Game Time — Titanfall 2


Titanfall 2 — 3.5/5 Stars

Titanfall 2 is a first-person shooter developed by Respawn Entertainment. Players take on the role of a “Titan” mech pilot and battle as opposing teams in several game modes. Players start each match without their Titan and must earn enough points to achieve “Titanfall” and call their Titan into the battle. This leads to interesting asymmetric gameplay, as human pilots face-off against giant mechs in a strategic cat-and-mouse.


Players are equipped with a “jump kit,” a short-range jet pack that allows for extreme mobility and parkour-like movement. The extreme speed at which combat takes place as players run up walls and fly through the air has become a hallmark of the Titanfall series. The unique movement-style creates a somewhat steep learning curve that can be punishing without sufficient practice.

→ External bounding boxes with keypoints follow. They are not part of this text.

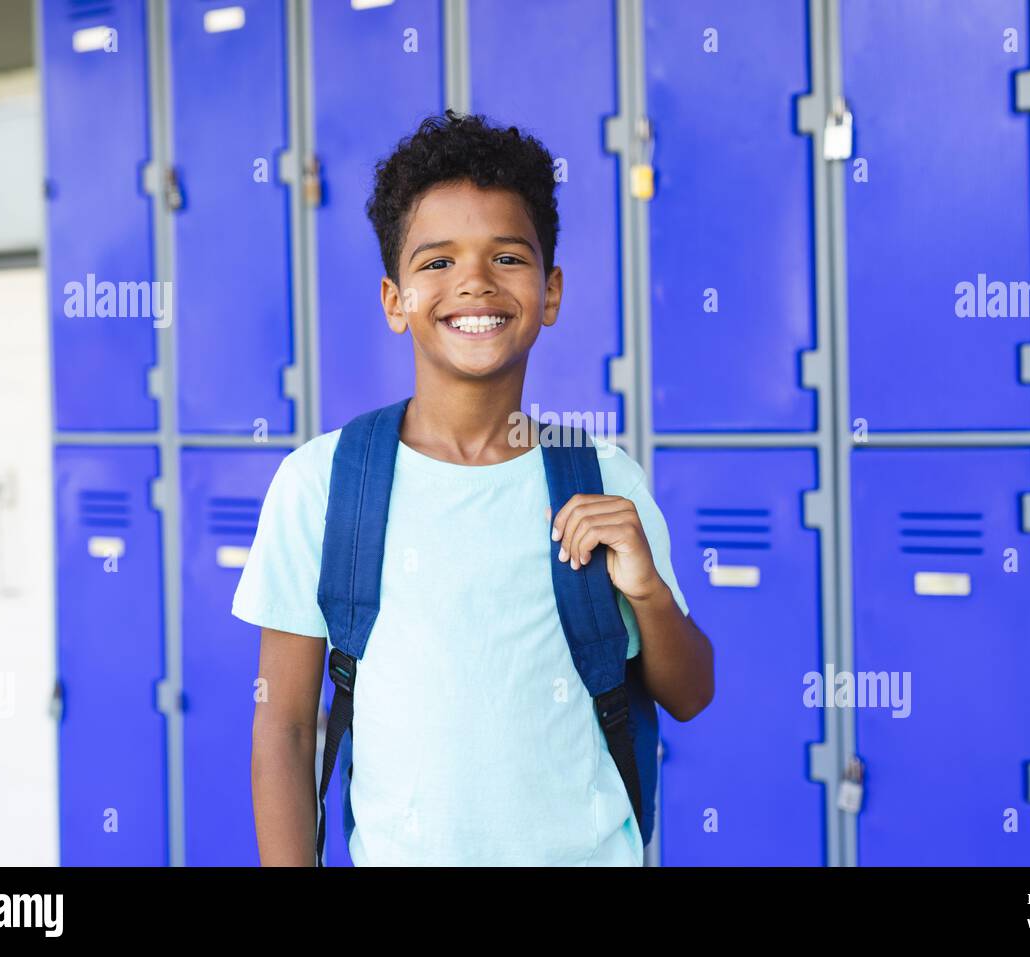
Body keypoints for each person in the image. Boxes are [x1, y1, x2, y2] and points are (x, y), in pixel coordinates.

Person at [233, 110, 714, 866]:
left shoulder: (601, 477)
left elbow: (690, 692)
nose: (475, 283)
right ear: (395, 300)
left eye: (508, 258)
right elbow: (286, 728)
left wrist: (648, 589)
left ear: (551, 292)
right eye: (437, 263)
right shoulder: (323, 485)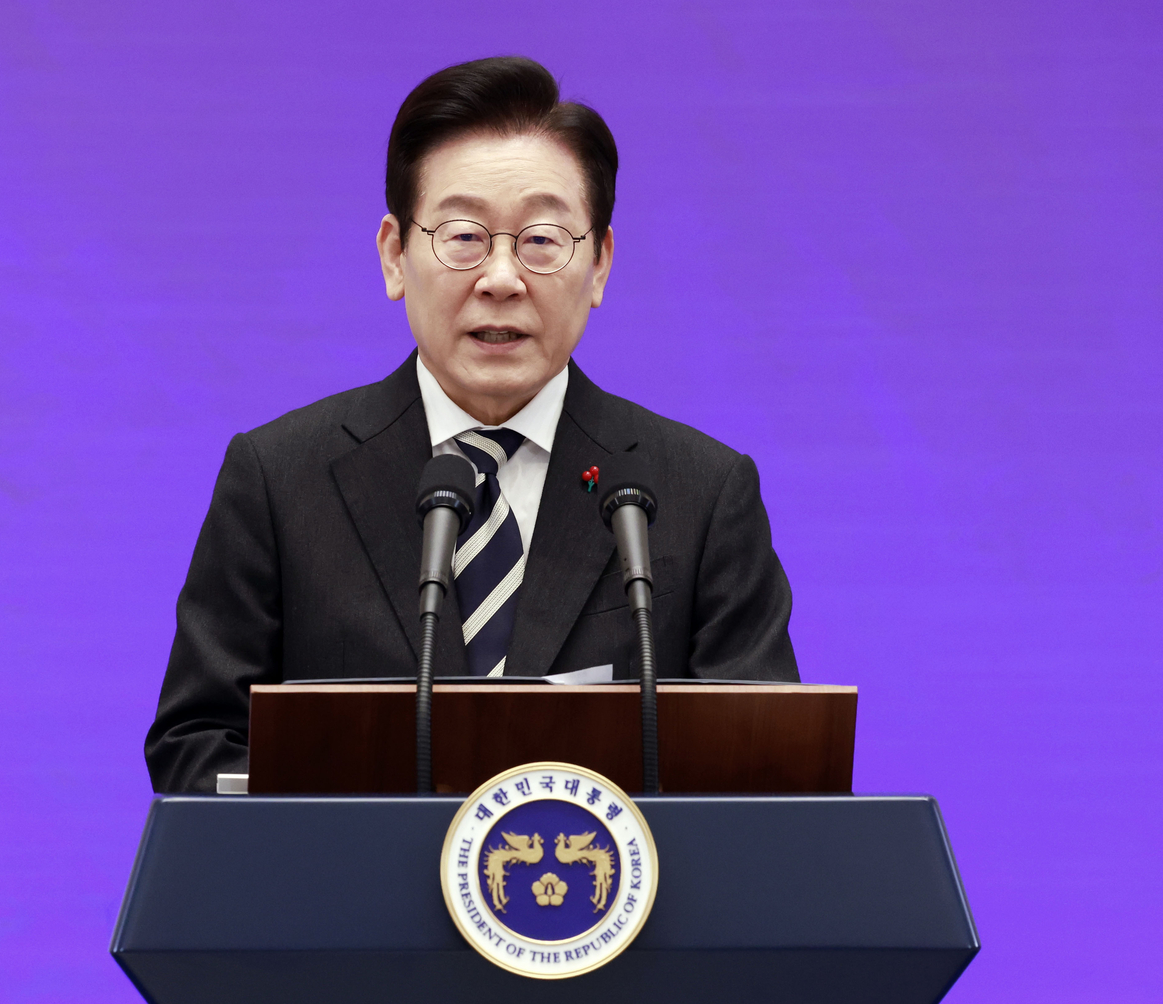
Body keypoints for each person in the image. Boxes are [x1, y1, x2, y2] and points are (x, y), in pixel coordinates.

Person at [146, 56, 798, 794]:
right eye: (463, 236)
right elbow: (197, 749)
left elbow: (761, 774)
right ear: (395, 256)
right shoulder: (278, 478)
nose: (501, 278)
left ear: (602, 265)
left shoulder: (699, 493)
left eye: (542, 240)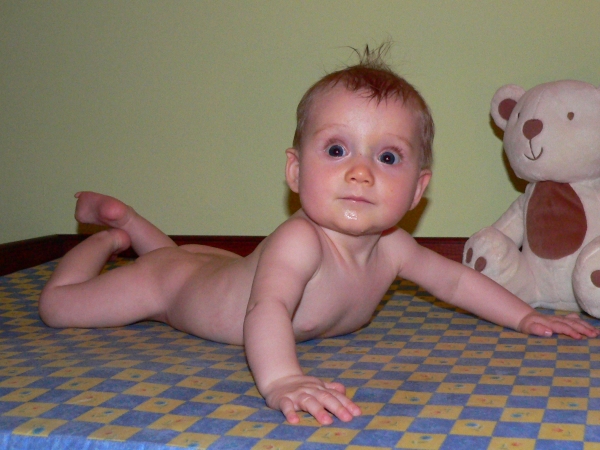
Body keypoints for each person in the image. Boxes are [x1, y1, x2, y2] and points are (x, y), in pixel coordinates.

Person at [39, 45, 599, 426]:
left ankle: (134, 225)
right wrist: (282, 380)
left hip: (205, 268)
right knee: (61, 307)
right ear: (294, 170)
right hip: (168, 289)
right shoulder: (299, 240)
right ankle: (108, 238)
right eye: (336, 149)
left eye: (387, 157)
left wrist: (524, 317)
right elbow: (267, 309)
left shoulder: (393, 248)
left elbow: (455, 282)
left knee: (180, 259)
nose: (360, 172)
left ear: (417, 188)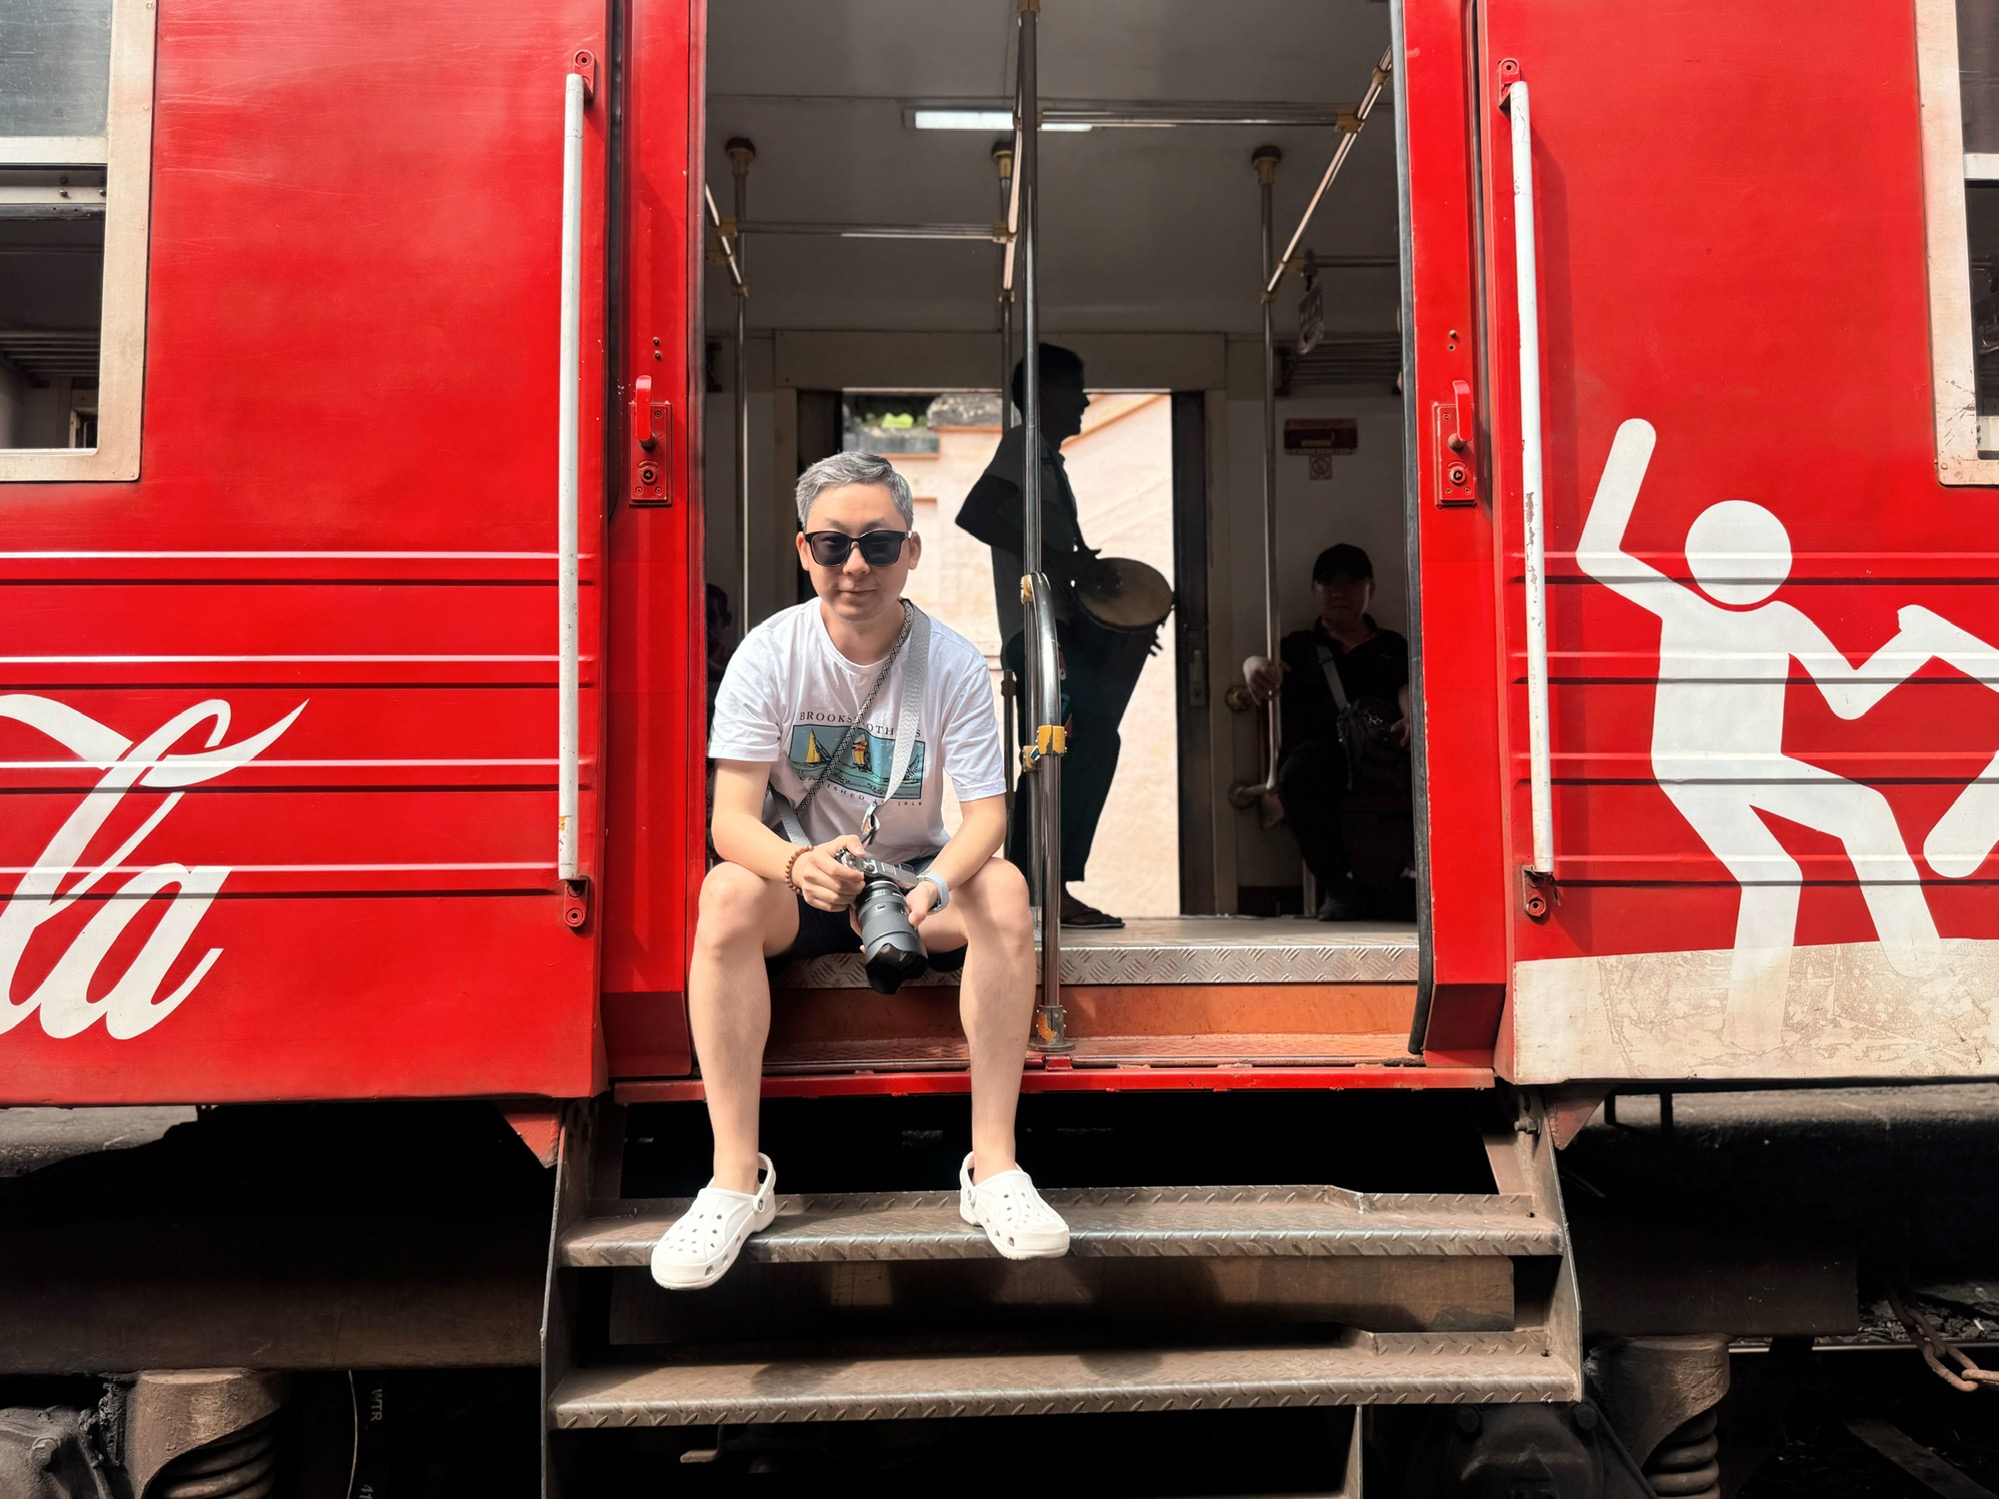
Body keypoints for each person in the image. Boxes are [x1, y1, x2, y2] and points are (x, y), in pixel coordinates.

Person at [652, 451, 1070, 1290]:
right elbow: (730, 822)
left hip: (911, 886)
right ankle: (733, 1179)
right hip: (803, 879)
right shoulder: (769, 655)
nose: (855, 565)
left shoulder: (950, 662)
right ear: (802, 550)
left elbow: (987, 817)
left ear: (910, 551)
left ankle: (994, 1167)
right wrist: (797, 863)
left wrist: (932, 885)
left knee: (1004, 888)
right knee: (725, 892)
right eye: (832, 543)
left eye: (878, 544)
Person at [956, 344, 1155, 929]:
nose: (1086, 401)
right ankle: (1046, 887)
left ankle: (1032, 886)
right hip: (1037, 636)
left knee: (1064, 749)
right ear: (1044, 394)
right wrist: (1065, 562)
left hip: (1057, 631)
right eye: (1076, 389)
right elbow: (976, 514)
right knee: (1074, 745)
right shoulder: (1023, 445)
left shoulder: (1043, 457)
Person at [1242, 543, 1415, 921]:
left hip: (1382, 752)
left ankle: (1404, 880)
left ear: (1370, 589)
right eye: (1329, 583)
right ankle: (1339, 887)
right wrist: (1251, 665)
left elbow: (1407, 688)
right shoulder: (1299, 645)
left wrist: (1410, 719)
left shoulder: (1391, 645)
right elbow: (1266, 666)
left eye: (1351, 583)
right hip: (1323, 754)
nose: (1339, 592)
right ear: (1314, 590)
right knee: (1297, 774)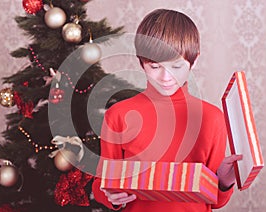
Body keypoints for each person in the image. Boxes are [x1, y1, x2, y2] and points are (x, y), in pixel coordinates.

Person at [92, 9, 242, 212]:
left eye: (177, 67)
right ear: (141, 63)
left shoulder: (212, 118)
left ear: (194, 61)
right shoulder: (118, 115)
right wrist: (111, 195)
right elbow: (102, 183)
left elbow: (215, 201)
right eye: (155, 67)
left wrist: (224, 182)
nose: (165, 77)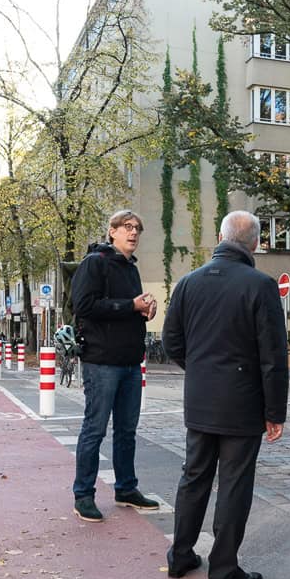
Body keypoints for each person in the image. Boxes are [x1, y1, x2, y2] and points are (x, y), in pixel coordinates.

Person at [161, 211, 287, 579]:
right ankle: (224, 568)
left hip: (200, 398)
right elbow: (273, 355)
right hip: (243, 401)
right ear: (255, 244)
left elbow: (171, 342)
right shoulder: (259, 285)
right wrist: (274, 412)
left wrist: (198, 369)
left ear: (220, 236)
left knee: (193, 476)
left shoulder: (188, 283)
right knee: (234, 484)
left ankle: (181, 555)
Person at [69, 209, 161, 522]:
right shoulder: (95, 263)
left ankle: (126, 489)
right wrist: (129, 305)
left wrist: (145, 310)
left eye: (137, 228)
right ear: (112, 231)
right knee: (94, 429)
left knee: (126, 430)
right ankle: (83, 495)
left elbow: (126, 308)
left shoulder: (131, 269)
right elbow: (83, 306)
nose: (133, 233)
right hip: (101, 361)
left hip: (130, 361)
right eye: (126, 227)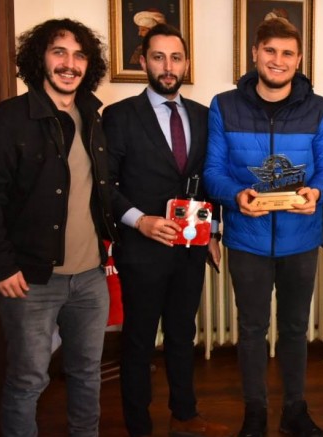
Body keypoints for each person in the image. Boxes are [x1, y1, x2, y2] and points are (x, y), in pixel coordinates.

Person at [0, 18, 117, 437]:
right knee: (28, 380)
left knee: (87, 374)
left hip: (90, 277)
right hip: (30, 281)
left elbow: (98, 191)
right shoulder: (5, 121)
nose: (70, 64)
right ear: (39, 59)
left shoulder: (92, 117)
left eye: (79, 55)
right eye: (58, 52)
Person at [203, 18, 323, 437]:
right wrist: (236, 196)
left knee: (296, 329)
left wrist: (317, 192)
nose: (278, 60)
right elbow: (212, 172)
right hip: (247, 240)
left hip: (302, 240)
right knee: (251, 329)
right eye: (270, 51)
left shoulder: (321, 109)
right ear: (255, 53)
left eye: (287, 53)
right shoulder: (223, 106)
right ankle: (255, 412)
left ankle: (294, 410)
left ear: (298, 60)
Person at [103, 23, 230, 437]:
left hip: (190, 249)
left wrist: (213, 233)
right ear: (143, 61)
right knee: (139, 342)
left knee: (182, 334)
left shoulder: (204, 116)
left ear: (186, 63)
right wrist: (139, 219)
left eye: (176, 58)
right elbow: (104, 185)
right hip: (142, 250)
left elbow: (211, 180)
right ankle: (138, 426)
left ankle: (184, 415)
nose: (168, 66)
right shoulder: (119, 116)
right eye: (158, 57)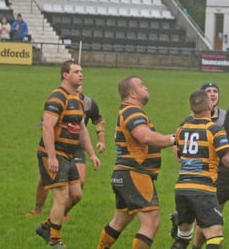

That said, the higher skill level requirement creates an exciting challenge for seasoned first-person shooter fans.

Titanfall 2 has more weapon options in multiplayer mode than its predecessor, which creates a variety of playstyle options. Unfortunately, the weapons aren’t well balanced; some weapons are unfairly overpowered, while others aren’t even worth using. The variety of Titans available has been doubled, increasing player options with everything from a machine gun Titan to a sword-wielding Titan. The increased variety of Titans is the greatest advantage Titanfall 2 has over the original.


Titanfall 2 has fewer multiplayer maps than its predecessor, and the maps do not feel as well designed. The original Titanfall featured sprawling battlefields with intuitive conflict areas, while the maps in this game feel small, claustrophobic, and confusing.

Unlike its predecessor, Titanfall 2 features a brief single-player story mode. You play as a pilot-in-training, Rifleman Jack Cooper. Jack is thrust into the responsibility of piloting his mentor’s Titan and taking over his mission after his mentor falls in battle. While any single-player mode is an improvement over no single-player mode, I still felt underwhelmed. The story has one exciting chapter featuring time travel, but is otherwise unmemorable and average. The highlight of the story is the interaction between Jack and the Titan, named BT, as they learn how to work as partners. Neither Jack nor BT can survive on their own, and they quickly learn that if the two of them stand together, they will not be overpowered (Ecclesiastes 4:9-12).

Ultimately Titanfall 2 falls short of the hype and my hopes for the game. While it does offer an exciting, fast-paced multiplayer experience, it falls short in too many areas. If you love the unique mobility and combat style of the Titanfall series, this might be worth picking up, but be prepared for at least a little disappointment.